Son dos, en mi parecer, las razones principales que explican
este despropósito. En primer lugar, el problema de la inseguridad
ciudadana se construye -a causa de la falta de compromiso económico
y social por parte del Estado [Wacquant, 2006]- arrancando una parte específica de
las preocupaciones por la seguridad (la inseguridad
ciudadana -que se materializa en la esfera local) del resto
(la inseguridad social -la cual se genera a escala global).
En segundo lugar, la formulación del problema de la inseguridad
ciudadana se sustenta en la confusión, en buena parte interesada,
entre la dimensión objetiva (la probabilidad de ser víctima
de una agresión personal) y la dimensión subjetiva (el temor
difuso a la delincuencia); de manera que, casi sin necesidad
de distinguir entre el riesgo real y el percibido -que, a pesar
de sus evidentes interconexiones, aparecen claramente diferenciados-,
las demandas de seguridad (la solicitud, por parte de los ciudadanos,
de servicios de protección sean públicos o privados) apoyan
en un temor difuso a la delincuencia que, a pesar de contener
el riesgo real de ser víctima de una agresión, adquiere vida
propia al margen de la evolución real de los índices de delincuencia.
Entre
el riesgo y el temor
Es decir, sin un incremento real de la actividad delictiva,
la percepción de inseguridad no parece aumentar significativamente.
Con todo, una vez que la victimización incrementa la sensación
de inseguridad, ésta adquiere una dinámica autónoma y diferenciada
en que pueden intervenir muchos más elementos, que, únicamente,
la expansión real de la delincuencia. De manera que, una correcta
comprensión del fenómeno de la inseguridad ciudadana requiere
tener bien presente que,
«una vez consolidada, esta visión del mundo no cambia rápidamente.
No es afectada por los cambios que se dan año tras año en las
tasas del delito, aunque éstos impliquen reducciones en las
tasas reales de victimización delictiva. Eso explica la aparente
ausencia de una relación entre las tendencias del delito y el
sentimiento de temor al delito. Nuestras actitudes ante el delito
-nuestros miedos y resentimientos,
pero también nuestras narrativas y formas de comprensión típicas
del sentido común- se vuelven hechos culturales que se sostienen
y son reproducidos por guiones culturales y no por la investigación
criminológica o los datos empíricos oficiales» [Garland, 2005].

● INFORMACIÓN REGISTRADA:
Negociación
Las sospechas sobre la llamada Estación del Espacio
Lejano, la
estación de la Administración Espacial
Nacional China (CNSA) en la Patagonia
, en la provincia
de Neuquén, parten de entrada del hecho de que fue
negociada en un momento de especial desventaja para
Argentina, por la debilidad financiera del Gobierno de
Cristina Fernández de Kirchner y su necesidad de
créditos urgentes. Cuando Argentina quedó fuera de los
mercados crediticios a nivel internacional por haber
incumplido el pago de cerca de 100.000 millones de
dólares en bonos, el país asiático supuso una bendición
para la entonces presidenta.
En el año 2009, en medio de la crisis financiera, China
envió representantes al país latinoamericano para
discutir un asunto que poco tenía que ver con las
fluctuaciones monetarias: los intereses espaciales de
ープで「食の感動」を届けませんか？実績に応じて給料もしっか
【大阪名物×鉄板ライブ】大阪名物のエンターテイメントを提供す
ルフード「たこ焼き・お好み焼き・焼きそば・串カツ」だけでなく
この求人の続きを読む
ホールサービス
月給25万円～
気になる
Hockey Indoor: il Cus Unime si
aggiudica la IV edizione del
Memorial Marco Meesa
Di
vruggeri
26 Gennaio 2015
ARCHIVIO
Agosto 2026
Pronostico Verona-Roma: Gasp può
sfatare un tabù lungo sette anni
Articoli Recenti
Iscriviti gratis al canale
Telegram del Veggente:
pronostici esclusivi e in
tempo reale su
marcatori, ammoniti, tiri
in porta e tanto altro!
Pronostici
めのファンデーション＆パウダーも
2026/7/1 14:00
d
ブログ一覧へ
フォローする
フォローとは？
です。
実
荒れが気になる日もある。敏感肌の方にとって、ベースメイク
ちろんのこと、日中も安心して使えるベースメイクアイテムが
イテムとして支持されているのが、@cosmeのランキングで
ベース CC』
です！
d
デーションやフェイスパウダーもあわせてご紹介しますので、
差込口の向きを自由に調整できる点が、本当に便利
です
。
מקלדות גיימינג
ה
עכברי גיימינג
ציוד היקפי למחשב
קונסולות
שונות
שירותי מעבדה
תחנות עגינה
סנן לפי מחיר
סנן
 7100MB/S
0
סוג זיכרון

==

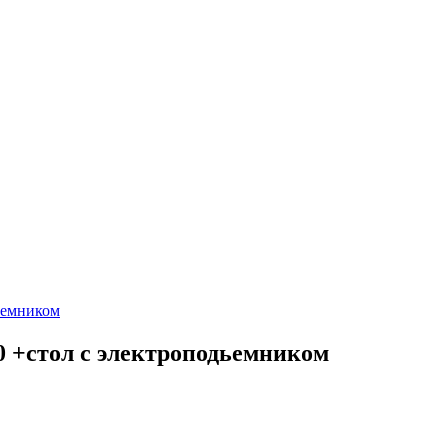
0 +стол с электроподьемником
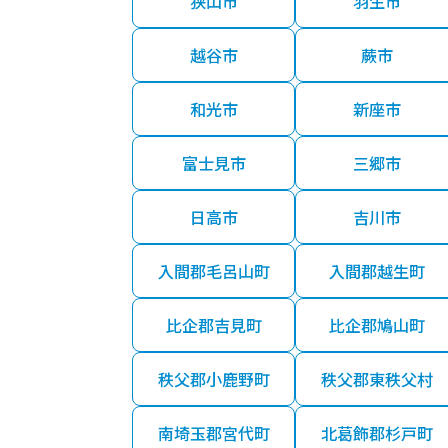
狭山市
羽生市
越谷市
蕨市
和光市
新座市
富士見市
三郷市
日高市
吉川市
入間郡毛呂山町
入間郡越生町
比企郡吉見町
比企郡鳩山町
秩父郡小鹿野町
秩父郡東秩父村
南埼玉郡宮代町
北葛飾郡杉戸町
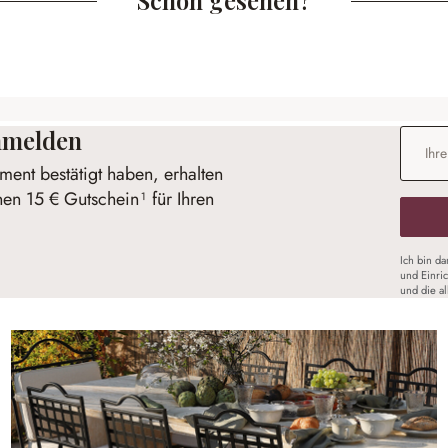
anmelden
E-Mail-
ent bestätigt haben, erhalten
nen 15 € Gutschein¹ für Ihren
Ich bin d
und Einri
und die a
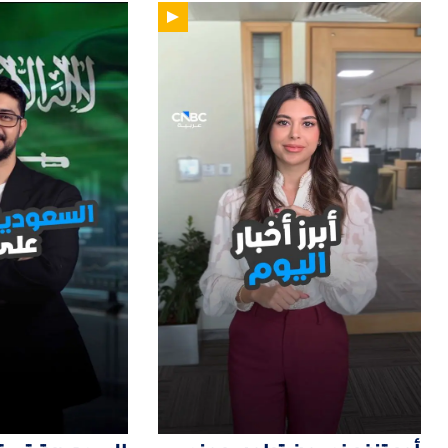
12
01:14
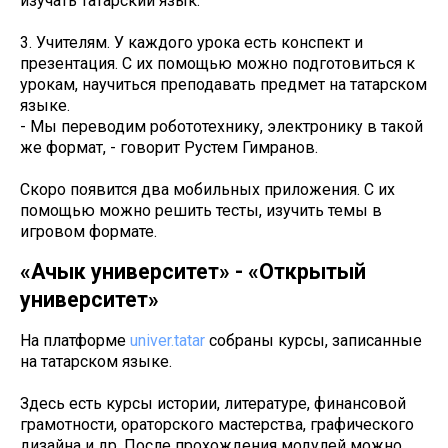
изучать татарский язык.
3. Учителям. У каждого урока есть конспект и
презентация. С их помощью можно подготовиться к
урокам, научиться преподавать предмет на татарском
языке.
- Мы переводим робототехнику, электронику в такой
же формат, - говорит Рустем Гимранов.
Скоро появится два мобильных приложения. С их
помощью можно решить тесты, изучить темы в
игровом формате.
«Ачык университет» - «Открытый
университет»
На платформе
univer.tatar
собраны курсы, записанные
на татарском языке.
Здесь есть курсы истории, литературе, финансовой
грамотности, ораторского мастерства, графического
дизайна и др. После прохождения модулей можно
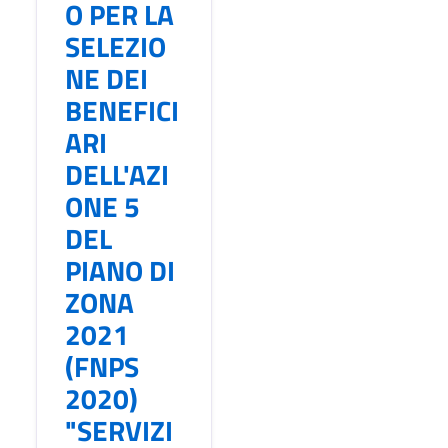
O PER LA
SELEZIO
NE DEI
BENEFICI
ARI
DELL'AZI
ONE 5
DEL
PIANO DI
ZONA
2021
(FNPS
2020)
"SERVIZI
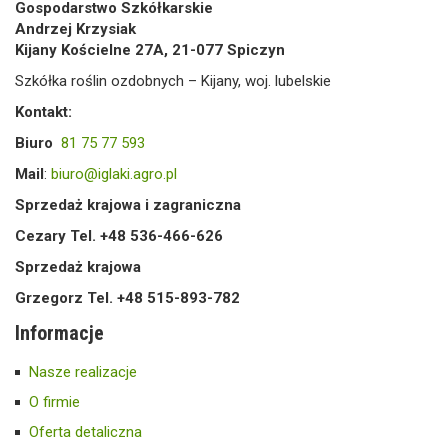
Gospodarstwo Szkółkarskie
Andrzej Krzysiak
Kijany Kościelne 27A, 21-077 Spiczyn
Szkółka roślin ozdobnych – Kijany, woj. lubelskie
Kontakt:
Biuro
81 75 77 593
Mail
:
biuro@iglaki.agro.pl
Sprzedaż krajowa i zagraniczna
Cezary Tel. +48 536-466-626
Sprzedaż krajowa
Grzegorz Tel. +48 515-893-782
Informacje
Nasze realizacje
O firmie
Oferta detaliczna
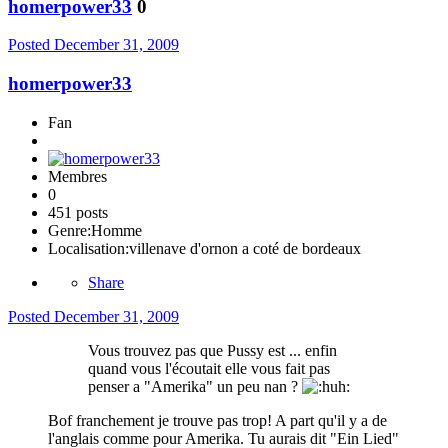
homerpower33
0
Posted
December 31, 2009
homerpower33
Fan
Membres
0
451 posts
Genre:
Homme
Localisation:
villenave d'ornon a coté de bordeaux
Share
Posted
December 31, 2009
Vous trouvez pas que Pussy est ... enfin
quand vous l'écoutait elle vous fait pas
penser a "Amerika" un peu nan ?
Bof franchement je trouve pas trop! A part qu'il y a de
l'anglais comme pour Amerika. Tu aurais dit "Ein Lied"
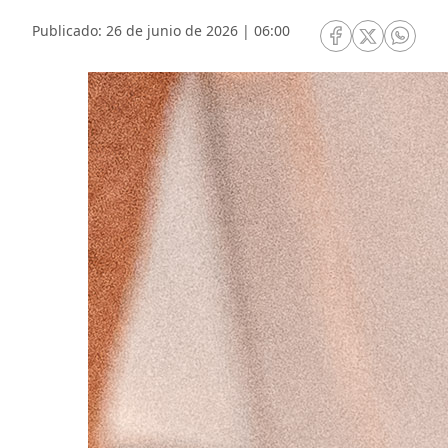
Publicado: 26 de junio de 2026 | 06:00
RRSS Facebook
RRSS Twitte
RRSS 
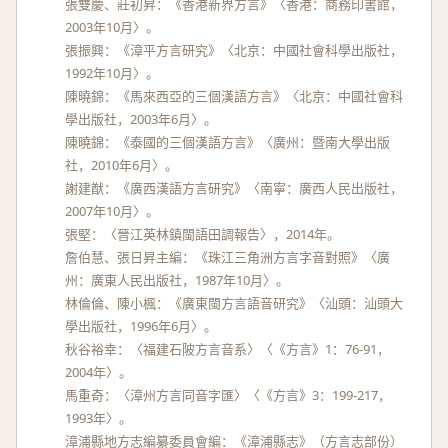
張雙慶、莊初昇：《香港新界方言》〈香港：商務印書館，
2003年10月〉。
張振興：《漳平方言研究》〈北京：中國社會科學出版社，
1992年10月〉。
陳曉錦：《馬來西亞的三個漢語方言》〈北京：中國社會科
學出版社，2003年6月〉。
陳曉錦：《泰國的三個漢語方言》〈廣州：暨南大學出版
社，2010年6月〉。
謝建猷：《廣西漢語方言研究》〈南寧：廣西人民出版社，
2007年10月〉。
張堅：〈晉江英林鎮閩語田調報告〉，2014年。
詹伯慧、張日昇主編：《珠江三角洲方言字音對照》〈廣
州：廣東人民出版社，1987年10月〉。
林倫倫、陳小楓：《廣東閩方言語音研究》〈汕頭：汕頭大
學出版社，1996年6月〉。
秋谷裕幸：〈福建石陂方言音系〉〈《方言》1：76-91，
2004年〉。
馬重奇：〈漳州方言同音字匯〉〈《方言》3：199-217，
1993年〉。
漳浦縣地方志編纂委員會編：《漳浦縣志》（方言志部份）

● INSTRUCCIONES:
a – Explique en una a tres oraciones por qué, según el fragmento sobre la inseguridad ciudadana, el temor al delito no disminuye cuando bajan las tasas de victimización.
b – Continúe el fragmento sobre la inseguridad ciudadana a partir de la cita con la que termina.
Las líneas no desempeñan ningún papel en lo que sigue.

● RESPUESTAS POR TAREA:
a – Una vez consolidada, esa visión del mundo no cambia rápidamente. Nuestras actitudes ante el delito se convierten en hechos culturales que se sostienen y se reproducen mediante guiones culturales, no mediante la investigación criminológica ni los datos empíricos oficiales. Por eso no se aprecia una relación entre las tendencias del delito y el sentimiento de temor.

b –
No
es extraño, pues, que los que más experimentan esta sensación
de inseguridad ciudadana
no sean, necesariamente, aquellos sectores sociales que se encuentran
más directamente expuestos al riesgo real a la agresión personal,
sino aquéllos que no disponen ni de los recursos ni de la esperanza
de vida requeridos para adaptarse a los vertiginosos cambios
económicos, sociales y culturales que sacuden la denominada
era de la globalización. Así se explica que en la configuración
de este sentimiento de inseguridad aparezcan mezclados, con
el miedo difuso de la delincuencia, otros temores (propios,
en definitiva, de la inseguridad social global) que nada tienen
a ver con el riesgo real para la seguridad personal.
En cualquier caso, la persistencia de este clima de incertidumbre
asociado a la existencia de unos altos niveles de delincuencia,
parece reflejar -en los ojos de los ciudadanos- ya sea una falta
de voluntad de afrontar el problema o, peor, quizás una incapacidad
para hacerlo. De manera que la extensión de los signos de desorden
social lleva a los individuos a sentir
en riesgo (real o percibido) en el territorio donde viven y,
incluso, a tomar medidas particulares con el fin de protegerlo.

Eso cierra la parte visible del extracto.